TEXTO DEL DOCUMENTO:
┄┄┄┄┄┄

Las viejas excepciones han dejado de serlo, de modo que cada vez son menos raros, por ejemplo, los negocios de perversión y vicio, las cofradías dudosas, los grupos de pederastas, homosexuales y adictos a sustancias prohibidas, que ganan terreno en una sociedad primordialmente consumista, que les abre puertas y ventanas, siempre ante la posibilidad de un nuevo mercado de productos de todo tipo (ropa, maquillaje, accesorios, bebidas y fármacos, profesionales especializados...), diseñados ex profeso para satisfacer las necesidades reales o ficticias de cada grupo.
¿Hacia dónde nos conduce esta forma de vivir? Con dinero, a donde nos plazca; sin él, al exilio social y a la frustración. A veces me gusta remar contra la corriente y me doy a extravagancias como escribir cartas a mano, vestirme de rojo cuando los demás visten de negro, emocionarme con novelas románticas donde no hay escenas sexuales y volver a reírme con las ocurrencias de Tres Patines; también me da la loquera de comer lo que ya no se usa porque engorda, de embobarme con la luz de una estrella y de escandalizarme con la ingeniería genética, con la corrupción de nuestro sistema de gobierno y con la violencia que conforma la programación de la tele.

┄┄┄┄┄┄

Datos de origen

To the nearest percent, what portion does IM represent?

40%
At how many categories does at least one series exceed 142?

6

┄┄┄┄┄┄

PROBLEMA A RESOLVER:
Transcribe sin cambios el pasaje del texto sobre la sociedad consumista que comienza con las palabras "Las viejas excepciones" y termina con "de cada grupo.".

SOLUCIÓN DE LA TAREA:
Las viejas excepciones han dejado de serlo, de modo que cada vez son menos raros, por ejemplo, los negocios de perversión y vicio, las cofradías dudosas, los grupos de pederastas, homosexuales y adictos a sustancias prohibidas, que ganan terreno en una sociedad primordialmente consumista, que les abre puertas y ventanas, siempre ante la posibilidad de un nuevo mercado de productos de todo tipo (ropa, maquillaje, accesorios, bebidas y fármacos, profesionales especializados...), diseñados ex profeso para satisfacer las necesidades reales o ficticias de cada grupo.